Começa o jogo decisivo no Congresso

  Seg, 11-Mar-2019
Maia: chute inicial Maia: chute inicial

Depois de 11 dias de folga por conta do Carnaval, o Congresso recomeçou a trabalhar. O projeto da Nova Previdência, que está na casa desde o dia 28 de fevereiro, começará a ser apreciado a partir desta quarta-feira, quando deve ser constituída a Comissão de Constituição e Justiça, que analisará primeiro a sua legalidade.

Os congressistas, porém, vêm usando a falta da parte da reforma que diz respeito à aposentadoria dos militares como pretexto para postergar sua análise.  .

Líderes partidários da Câmara fecharam um acordo na noite da segunda-feira (11), para que a Comissão só vote a admissibilidade da reforma depois que o governo enviar o texto sobre os militares.

É um desafio ao governo, sinal de que a Previdência não passará de qualquer forma.

"Recebi o ministro da Defesa [general Fernando Azevedo e Silva] e disse a ele que os militares podem ter toda a tranquilidade, o projeto deles será votado apenas depois da emenda constitucional ter sido aprovada em dois turnos e encaminhada ao Senado Federal", disse o presidente da Câmara, Rodrigo Maia, ao UOL.

Maia admitiu que partidos estão cobrando pela parte da reforma que diz respeito aos militares, mas que o envio da proposta já trará mais "conforto". Garantiu que dará andamento à proposta de reforma da Previdência nesta semana, além de avançar em outras pautas.

A CCJ é uma comissão chave para a aprovação da Nova Previdência. De acordo com a líder de governo no Congresso, Joice Hasselmann (PSL-SP), o acordo é para que a presidência da comissão fique com Felipe Franceschini (PSL-PR) e a vice com Bia Kicis (PSL-DF). Segundo ela, porém, a base de apoio ao governo ainda está sendo construída.

O ministro da Economia, Paulo Guedes, afirmou em entrevista à Agência Estado que faltam mais 48 votos para a aprovação da PEC na Câmara, O governo contabilizou 160 deputados que já declararam publicamente apoio à mudança nas regras de aposentadoria. Outros 100 já teriam indicado que votarão a favor da reforma.

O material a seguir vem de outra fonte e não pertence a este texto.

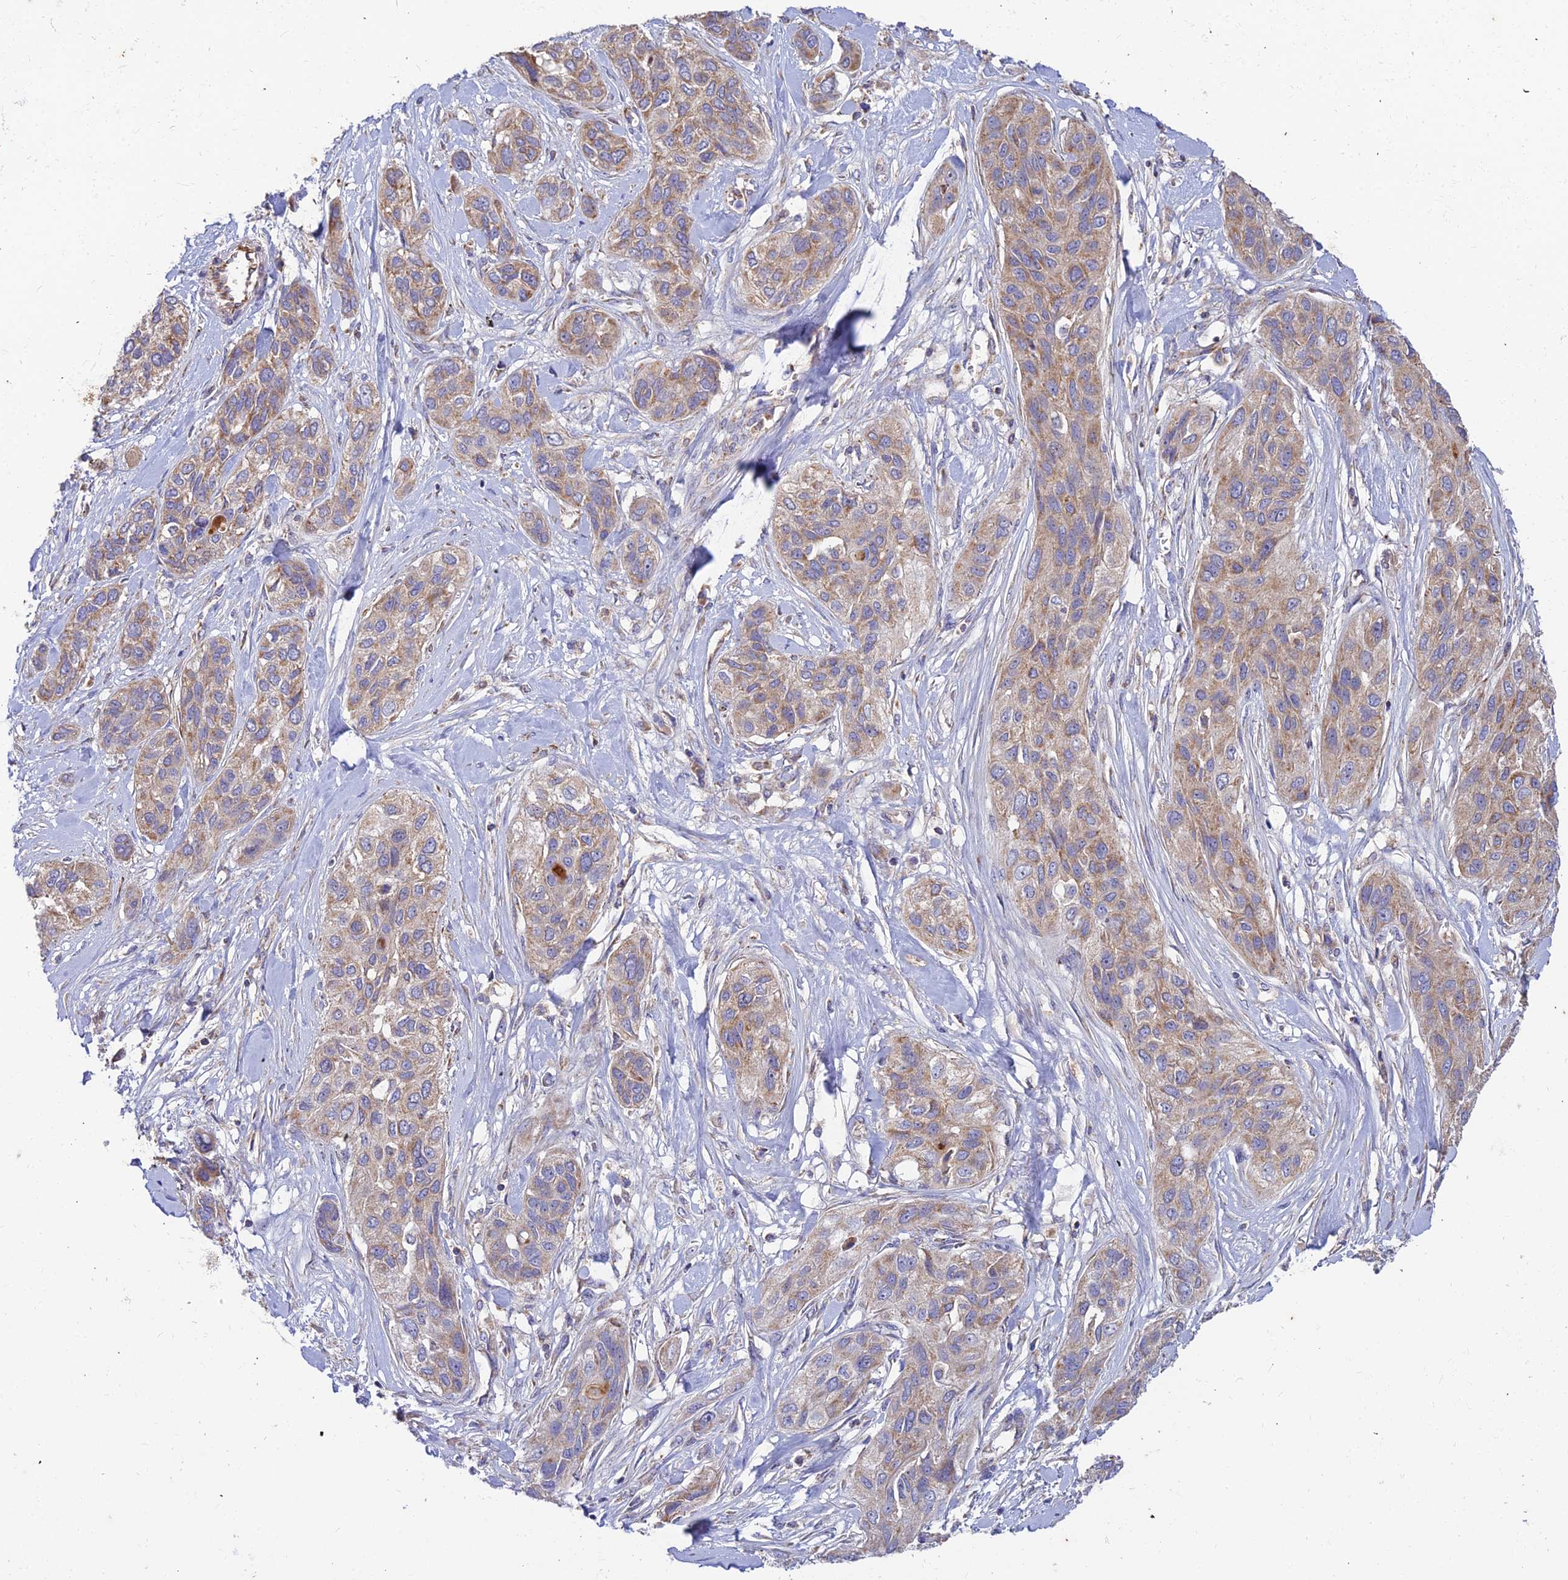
{"staining": {"intensity": "weak", "quantity": ">75%", "location": "cytoplasmic/membranous"}, "tissue": "lung cancer", "cell_type": "Tumor cells", "image_type": "cancer", "snomed": [{"axis": "morphology", "description": "Squamous cell carcinoma, NOS"}, {"axis": "topography", "description": "Lung"}], "caption": "Squamous cell carcinoma (lung) stained with DAB (3,3'-diaminobenzidine) IHC demonstrates low levels of weak cytoplasmic/membranous expression in approximately >75% of tumor cells.", "gene": "ASPHD1", "patient": {"sex": "female", "age": 70}}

Maia procura acomodar nas comissões os 12 partidos que lhe deram apooio na reeleição na Presidência da Câmara. A segunda comissão considerada mais importante, de Finanças e Tributação, "está mais para o MDB", segundo afirmou ao UOL.

Tucano na educação

O PSDB deve ter sob seu comando a direçção da Comissão de Educação da Câmara, por onde tramitarao os projetos na área do governo, como o Escola sem Partido e a educação domiciliar.

Com isso, o governo terá mais dificuldades ara fazer passar projetos demasiadamente conservadores. A presidência da comissão será de Pedro Cunha Lima (PSDB-PB). É um notório opositor do Escola sem Partido, que pretende limitar a atuação do professor na sala de aula. Já chamou o projeto de "cortina de fumaça". Porém, disse estar aberto a negociar "tecnicamente" a educação domiciliar.

"Eu não acho que a solução da educação no Brasil seja ideológica", afirmou. "Não acho que nosso problema seja ideologia, mas sim uma falta de investimento no professor, de rede de financiamento para creche, para educação básica."

Afirmou que pretende priorizar o combate à evasão escolar, medidas para aprimorar a carreira do professor e financiamento da educação infantil. "Aquilo que importa, efetivamente, para o desafio imenso que o Brasil tem na educação."

"A prioridade das pautas não será um monopólio. Existe uma disposição para escutarmos as coordenações de cada bancada e construir [a pauta] juntos.", afirmou. "De minha parte, eu vou sempre buscar dar prioridade radical à primeira infância. Acho ridículo o Brasil não ter vencido essa pauta da alfabetização, que é algo que a gente tem 200 anos de atraso."

Demora

Na segunda-feira, o secretário da Previdência do Ministério da Economia, Rogério Marinho, disse que o governo só deve entregar a proposta dos militares depois de 20 de março. "Existem remissões, necessidades de ajustes paramétricos, cálculos atuariais, adequação da lei",a firmou "Por isso que fizemos um cronograma desde o início para entregar em 20 de março e estamos respeitando."

Para o líder do PSD na Câmara, André de Paula (PE), os parlamentares querem reforçar a ideia que todos entrarão no ajuste. "Um dos pilares para que a reforma ganhe a batalha da comunicação é que ela se aplique a todo mundo", disse ao site Congresso em Foco.

"A proposta dos militares tem uma tramitação mais rápida, então é uma questão simbólica", afirmou. "Para que a Casa já conheça o projeto e o compromisso do governo tenha sido honrado."